The article summarizes the results of a research project aimed at identifying the main economic and industrial characteristics of the FVG port system and at estimating how it is connected with the rest of the economy. Combining a top-down and bottom-up approach, based on interviews and detailed data at firm level, a bi-regional I-O table has been built with a special disaggregation of the port-related sectors of the FVG region. The I-O table provides the basis for the estimation of a bi-regional I-O model. This research project is similar to the one performed for the port of Antwerp (Coppens et al, 2007).

Although many of the criticisms directed to the I-O model, some of which are summarized above, should be acknowledged, a well-known advantage of this approach is that it allows one to estimate both the direct and indirect (employment, revenue, value added, income) impacts of a change in the final demand, in a framework that is consistent with the national and regional accounts.

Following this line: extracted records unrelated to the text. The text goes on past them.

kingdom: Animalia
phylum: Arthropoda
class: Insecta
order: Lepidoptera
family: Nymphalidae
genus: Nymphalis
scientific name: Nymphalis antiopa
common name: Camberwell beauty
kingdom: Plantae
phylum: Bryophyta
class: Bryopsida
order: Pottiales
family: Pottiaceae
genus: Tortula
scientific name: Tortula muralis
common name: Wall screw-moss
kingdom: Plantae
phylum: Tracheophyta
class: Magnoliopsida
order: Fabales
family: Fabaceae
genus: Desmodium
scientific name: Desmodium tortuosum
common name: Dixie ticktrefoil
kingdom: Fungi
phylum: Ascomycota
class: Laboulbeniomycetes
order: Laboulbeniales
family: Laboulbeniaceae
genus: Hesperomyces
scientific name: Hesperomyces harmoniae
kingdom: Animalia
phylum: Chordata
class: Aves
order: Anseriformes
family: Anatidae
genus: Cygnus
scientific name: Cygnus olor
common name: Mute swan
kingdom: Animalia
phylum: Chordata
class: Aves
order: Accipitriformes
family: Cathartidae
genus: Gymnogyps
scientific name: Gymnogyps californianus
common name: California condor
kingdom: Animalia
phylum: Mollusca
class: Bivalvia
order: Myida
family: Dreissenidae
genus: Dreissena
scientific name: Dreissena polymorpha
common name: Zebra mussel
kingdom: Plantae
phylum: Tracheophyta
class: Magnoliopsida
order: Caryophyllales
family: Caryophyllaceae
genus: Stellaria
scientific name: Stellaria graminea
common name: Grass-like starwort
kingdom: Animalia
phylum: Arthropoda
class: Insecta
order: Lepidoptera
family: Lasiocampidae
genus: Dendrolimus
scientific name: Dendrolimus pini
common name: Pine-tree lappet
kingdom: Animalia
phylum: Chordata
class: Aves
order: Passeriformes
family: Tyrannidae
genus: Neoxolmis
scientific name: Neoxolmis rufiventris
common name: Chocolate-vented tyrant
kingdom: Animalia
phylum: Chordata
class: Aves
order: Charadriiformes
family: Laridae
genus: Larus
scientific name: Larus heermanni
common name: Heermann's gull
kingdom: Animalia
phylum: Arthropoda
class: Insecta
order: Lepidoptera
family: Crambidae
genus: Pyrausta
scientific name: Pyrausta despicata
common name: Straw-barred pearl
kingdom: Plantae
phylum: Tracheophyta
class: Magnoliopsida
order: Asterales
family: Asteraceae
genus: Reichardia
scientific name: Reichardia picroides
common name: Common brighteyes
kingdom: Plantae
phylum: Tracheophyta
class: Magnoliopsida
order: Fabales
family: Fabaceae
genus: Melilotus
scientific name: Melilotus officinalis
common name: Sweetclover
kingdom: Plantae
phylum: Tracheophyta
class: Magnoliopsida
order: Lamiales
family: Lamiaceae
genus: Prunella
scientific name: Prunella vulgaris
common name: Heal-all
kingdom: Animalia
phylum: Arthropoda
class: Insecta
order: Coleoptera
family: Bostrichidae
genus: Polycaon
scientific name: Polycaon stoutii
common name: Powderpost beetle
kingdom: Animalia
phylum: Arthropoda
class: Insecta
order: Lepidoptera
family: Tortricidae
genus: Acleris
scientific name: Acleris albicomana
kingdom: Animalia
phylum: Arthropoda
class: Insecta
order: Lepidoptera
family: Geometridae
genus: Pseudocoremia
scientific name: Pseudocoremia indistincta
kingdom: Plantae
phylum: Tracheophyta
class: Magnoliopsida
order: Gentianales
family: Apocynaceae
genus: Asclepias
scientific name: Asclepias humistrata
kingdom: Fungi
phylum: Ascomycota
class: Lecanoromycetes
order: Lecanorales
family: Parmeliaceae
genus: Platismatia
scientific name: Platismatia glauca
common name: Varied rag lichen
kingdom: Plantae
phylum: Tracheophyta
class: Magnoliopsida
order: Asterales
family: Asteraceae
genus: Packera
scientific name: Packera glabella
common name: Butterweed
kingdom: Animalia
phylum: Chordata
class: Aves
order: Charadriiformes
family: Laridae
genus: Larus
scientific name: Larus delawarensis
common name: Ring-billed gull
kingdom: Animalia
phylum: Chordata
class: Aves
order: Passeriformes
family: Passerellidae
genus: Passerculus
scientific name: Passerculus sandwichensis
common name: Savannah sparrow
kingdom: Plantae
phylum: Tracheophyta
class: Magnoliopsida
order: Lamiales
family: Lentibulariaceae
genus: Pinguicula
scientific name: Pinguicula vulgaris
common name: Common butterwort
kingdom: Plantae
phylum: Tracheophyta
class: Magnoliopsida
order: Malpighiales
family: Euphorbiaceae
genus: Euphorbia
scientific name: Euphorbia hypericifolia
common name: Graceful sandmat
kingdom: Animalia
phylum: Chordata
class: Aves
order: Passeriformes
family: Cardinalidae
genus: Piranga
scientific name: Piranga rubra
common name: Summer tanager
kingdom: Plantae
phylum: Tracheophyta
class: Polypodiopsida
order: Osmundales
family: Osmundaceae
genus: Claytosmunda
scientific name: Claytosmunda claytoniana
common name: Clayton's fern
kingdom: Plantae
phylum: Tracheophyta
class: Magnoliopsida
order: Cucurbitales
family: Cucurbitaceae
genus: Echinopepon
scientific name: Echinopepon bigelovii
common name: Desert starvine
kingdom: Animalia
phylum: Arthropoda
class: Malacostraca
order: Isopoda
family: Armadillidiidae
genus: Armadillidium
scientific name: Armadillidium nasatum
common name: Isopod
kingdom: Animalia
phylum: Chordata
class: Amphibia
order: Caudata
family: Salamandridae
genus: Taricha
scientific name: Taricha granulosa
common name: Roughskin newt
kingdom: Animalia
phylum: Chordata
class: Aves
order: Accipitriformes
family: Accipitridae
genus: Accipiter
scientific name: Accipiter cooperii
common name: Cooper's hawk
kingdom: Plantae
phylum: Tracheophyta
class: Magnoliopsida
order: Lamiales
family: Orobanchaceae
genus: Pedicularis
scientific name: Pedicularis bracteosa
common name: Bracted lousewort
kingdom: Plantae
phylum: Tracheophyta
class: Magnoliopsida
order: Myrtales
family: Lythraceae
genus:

Furthermore, such impacts can be sectorally and geographically specified.

With regard to the identification of the industrial characteristics, the article concludes that the FVG_PS: (a) plays a relevant macroeconomic role in the region; (b) is characterized by a high degree of openness from an economic, commercial and industrial point of view; (c) is part of a larger territorial system.

In the project report comparisons are also made (not presented here) between the current FVG port system and the port of Trieste in year 1900 (Babudieri, 1965) with regard to the number of people directly and indirectly employed nowadays with the port of Venice and the Belgian ports (Danielis, 2011, p. 125). Another relevant finding is that the value added per square-km is much higher in the FVG_SP than in most Belgian ports.

With regard to the question of how is the FVG port system connected with the rest of the economy, the article not only estimates the relevant multipliers at a 12 port-related sector disaggregation level, but it also proposes two methodologies to estimate, coherently with the I-O modelling framework: (a) the level of self-sufficiency of the port system and (b) its degree of substitutability, that is, what would happen if the FVG port system closes, completely or partially, depending on the assumption made on where the port services are alternatively procured. It is found that the FVG port system has a 78.3 per cent self-sufficiently level and an economic importance ranging between 1.033 M€ and 3.056 M€.

Although both methodologies suffer, of course, from the general limitations of the I-O approach, they provide a coherent and explicit methods to evaluate what role does a port, or a port system, play within an economic system.